When Lumpp called him to invite him to join the team at Hylant this year, Fortier said he laughed and said, “I don’t know anything about insurance!” Lumpp responded, “I don’t need you to know anything about insurance. I just need you to know about people.”
In addition to his business development work and role as a connector and facilitator for the Zoom peer roundtables at Hylant, Fortier runs the company’s GR Stories campaign, in which the firm highlights three nonprofit organizations per quarter to help them build more awareness and connection with the community. GR Stories was a program Fortier developed while working at DEKSIA, then Lumpp hired him to run it in-house.
“We’re taking the money that we used to just blindly donate to golf outings and tables and all these things, and we’re taking that budget and applying it right to these nonprofits,” Fortier said. “You can nominate your favorite nonprofits, and we go through and pick three of the nominations. We show a video for each of them, and we promote them on billboard, radio and digital, which is fantastic, because a lot of times, these organizations don’t have the budgets to do that. So we pay for all that.”
The next three nonprofits will be featured in July.
Hylant’s West Michigan office has 38 full-time employees, and Fortier said prior to COVID-19, they sat on a total of about 40 community boards — a fact he believes illustrates Hylant is a force for good in the communities it serves.
“We have a very strong commitment to helping in the community, and that stretches across the whole business,” he said.
“Our organization is here to help. We want our clients and our prospects to think of us as more than just an insurance company. … We want to be known more as the company that will help you connect to solutions that help your business.”

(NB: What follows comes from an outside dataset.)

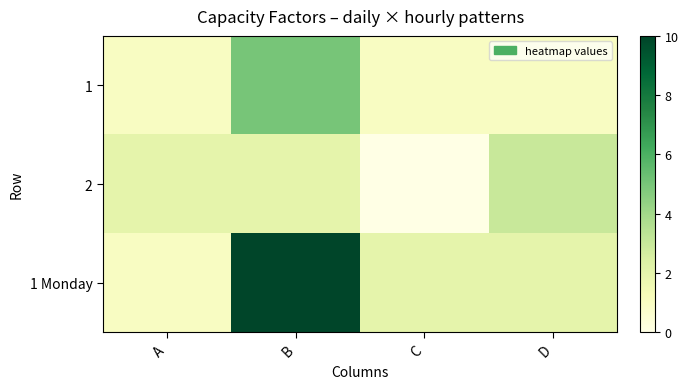

At how many categories does at least one series exceed 3?

1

In addition to its insurance business, Hylant offers risk management services, employee benefits consultation, loss control and more for businesses and individuals locally, nationally and internationally out of offices in Ohio, Michigan, Illinois, Indiana, Tennessee, Florida and Georgia.
The family-owned business has about 750 employees, and the West Michigan office is currently hiring for roles in sales, employee benefits, property and casualty, recruiting, marketing and account servicing.
Fortier said the West Michigan office ranks 10th out of the company’s 16 offices for revenue right now, and his goal is to make his office No. 1 by the end of this year.
“We can do it,” he said. “West Michigan is the perfect environment for it.”